The best set of hyperparameters that define the structure of the network (e.g., number of layers, number and size of filters) was determined by experience and performing a series of experiments. Concretely, we choose the following parameters: epochs = 120, batch size = 32, loss function = Binary cross-entropy, optimizer = Adadelta and initial learning rate = 1.0.
Our CNN is developed in Python using Keras [
31] and TensorFlow [
32] libraries. The experiments are performed on a laptop with a Linux platform, a processor Intel
® Core™ i7-8750H CPU @ 2.20GHz x 12, 16 GB RAM and NVIDIA GPU GeForce GTX 1070. We convert the final decoder output to a binary image in order to compute the metrics for evaluation by way of a simplest thresholding method. Values below 0.5 are turned to zero and all values above that threshold to 1.
4.2. Input Data Preparation
In our proposed data set, there are only 10 labelled images of 2000 × 1500 pixels. However, a fig leaf in these images is represented, on average, by a region of 25 × 25 pixels. Therefore, they contain a large number of leaves samples subjected to different conditions, with which it is possible to carry out training of our CNN without the need to resort to data augmentation techniques. We perform in each labelled image a sampling of overlapping patches with a fixed stride. The image is divided into patches of 128 × 128 pixels with horizontal and vertical overlapping between regions of 70% (90 pixels), generating more input data. We observe that as the size of the patch increases, the performance improves. Nevertheless, larger patches involve more processing time and the problem of getting a small number of patches per image. Finally, we work with a total of 19,380 patches with their respective GT.
6. Conclusions
We have proposed a fig plant segmentation method based on deep learning and a challenging data set with its ground truth labelled by hand at the pixel level. The data set is of particular interest to smart farming and computer vision researchers. It consists of 110 high resolution aerial images captured by an UAV. Images show an open field fig crop, where there is a great variability in tones and shapes of the leaves due to the plant morphology and the different positions of the camera relative to the sun when the image was captured. In addition, the background is really complex because it can contain several elements which increase the difficulty of the plant detection process. The fig species is Ficus carica, whose bushes are tall and whose life cycle is long, so the use of aerial robots is more appropriate than terrestrial ones for their monitoring.

**Listed entries:**
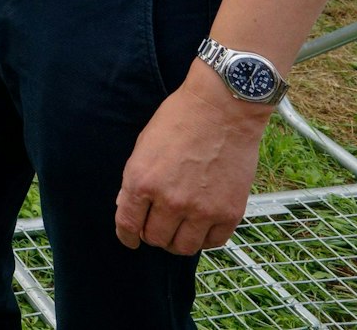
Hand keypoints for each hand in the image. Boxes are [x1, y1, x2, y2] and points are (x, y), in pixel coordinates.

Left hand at [115, 62, 269, 253]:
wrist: (221, 108)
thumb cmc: (179, 119)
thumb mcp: (144, 146)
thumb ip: (135, 180)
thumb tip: (127, 207)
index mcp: (142, 182)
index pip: (128, 225)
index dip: (127, 236)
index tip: (130, 239)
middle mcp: (170, 201)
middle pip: (156, 239)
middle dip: (153, 234)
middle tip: (158, 224)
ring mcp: (201, 210)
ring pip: (184, 247)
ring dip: (178, 240)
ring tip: (180, 227)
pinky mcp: (229, 212)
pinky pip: (214, 242)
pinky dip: (205, 237)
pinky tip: (202, 224)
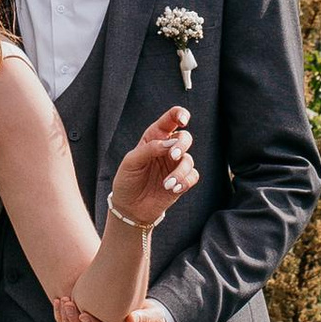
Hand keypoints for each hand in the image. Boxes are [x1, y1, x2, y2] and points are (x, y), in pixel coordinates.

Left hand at [107, 107, 195, 230]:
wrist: (129, 208)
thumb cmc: (127, 180)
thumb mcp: (131, 162)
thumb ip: (149, 149)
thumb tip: (171, 144)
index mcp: (154, 137)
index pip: (171, 119)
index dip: (180, 114)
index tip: (183, 120)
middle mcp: (168, 149)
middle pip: (185, 138)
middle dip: (182, 145)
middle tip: (173, 156)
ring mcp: (176, 165)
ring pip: (189, 160)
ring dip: (180, 171)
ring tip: (167, 184)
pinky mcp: (182, 181)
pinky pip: (193, 176)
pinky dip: (185, 182)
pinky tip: (173, 189)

**Required work:**
1. From the fig segmentation passage, retype the stretch from "6. Conclusions" through "for their monitoring.".
2. List each training parameter and its value that the fig segmentation passage says was chosen for the network.

**Solutions by task:**
1.
6. Conclusions
We have proposed a fig plant segmentation method based on deep learning and a challenging data set with its ground truth labelled by hand at the pixel level. The data set is of particular interest to smart farming and computer vision researchers. It consists of 110 high resolution aerial images captured by an UAV. Images show an open field fig crop, where there is a great variability in tones and shapes of the leaves due to the plant morphology and the different positions of the camera relative to the sun when the image was captured. In addition, the background is really complex because it can contain several elements which increase the difficulty of the plant detection process. The fig species is Ficus carica, whose bushes are tall and whose life cycle is long, so the use of aerial robots is more appropriate than terrestrial ones for their monitoring.

2.
- epochs = 120
- batch size = 32
- loss function = Binary cross-entropy
- optimizer = Adadelta
- initial learning rate = 1.0